TASK INSTRUCTIONS: Copy out, word for word and in full, the passage about dialogue journals in the science classroom.

A dialogue journal can be used to enhance and facilitate learning everyday in the science classroom. It is a vehicle to promote individual interaction and a tutorial relationship between the teacher and student and is a concrete application of Vygotsky's theory that certain learning occurs first through the learner's cooperative participation in accomplishing tasks with a more experienced partner. Further it is a mechanism for the teacher to gain insights into the students' thinking processes which can then be used to adjust instructional strategies and better meet the needs of students. Additionally, a dialogue journal can be a place where students talk to themselves as well as to the teacher. It is the place where they can initiate the topic and find that the teacher is interested in their thoughts and concerns. When they reach the point where they are accustomed to someone reading their private thoughts, they will be able to be honest with themselves and engage in true self discovery. A journal may not only be the only place, but also the only opportunity that they have to do this. By committing these insights to paper, the student may be taking the first step toward becoming a reflective, self-motivated learner.

[Dataset excerpts]
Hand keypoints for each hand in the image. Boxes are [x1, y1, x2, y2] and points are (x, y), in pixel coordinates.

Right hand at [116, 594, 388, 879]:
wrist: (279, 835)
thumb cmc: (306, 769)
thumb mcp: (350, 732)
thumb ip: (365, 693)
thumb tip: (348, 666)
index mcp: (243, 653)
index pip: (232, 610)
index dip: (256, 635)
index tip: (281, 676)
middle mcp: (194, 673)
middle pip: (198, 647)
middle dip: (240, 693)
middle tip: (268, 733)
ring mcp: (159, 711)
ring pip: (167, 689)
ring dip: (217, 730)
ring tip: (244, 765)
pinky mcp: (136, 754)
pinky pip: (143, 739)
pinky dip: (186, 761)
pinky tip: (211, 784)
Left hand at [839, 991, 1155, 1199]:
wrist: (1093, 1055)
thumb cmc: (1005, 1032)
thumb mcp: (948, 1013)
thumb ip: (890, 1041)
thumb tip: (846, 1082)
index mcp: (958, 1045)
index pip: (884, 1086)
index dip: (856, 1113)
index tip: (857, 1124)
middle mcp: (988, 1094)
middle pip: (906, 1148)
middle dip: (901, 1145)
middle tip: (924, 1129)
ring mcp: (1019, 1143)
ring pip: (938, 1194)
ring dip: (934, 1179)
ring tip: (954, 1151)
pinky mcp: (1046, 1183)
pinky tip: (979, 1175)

EXERCISE OUTPUT:
A dialogue journal can be used to enhance and facilitate learning everyday in the science classroom. It is a vehicle to promote individual interaction and a tutorial relationship between the teacher and student and is a concrete application of Vygotsky's theory that certain learning occurs first through the learner's cooperative participation in accomplishing tasks with a more experienced partner. Further it is a mechanism for the teacher to gain insights into the students' thinking processes which can then be used to adjust instructional strategies and better meet the needs of students. Additionally, a dialogue journal can be a place where students talk to themselves as well as to the teacher. It is the place where they can initiate the topic and find that the teacher is interested in their thoughts and concerns. When they reach the point where they are accustomed to someone reading their private thoughts, they will be able to be honest with themselves and engage in true self discovery. A journal may not only be the only place, but also the only opportunity that they have to do this. By committing these insights to paper, the student may be taking the first step toward becoming a reflective, self-motivated learner.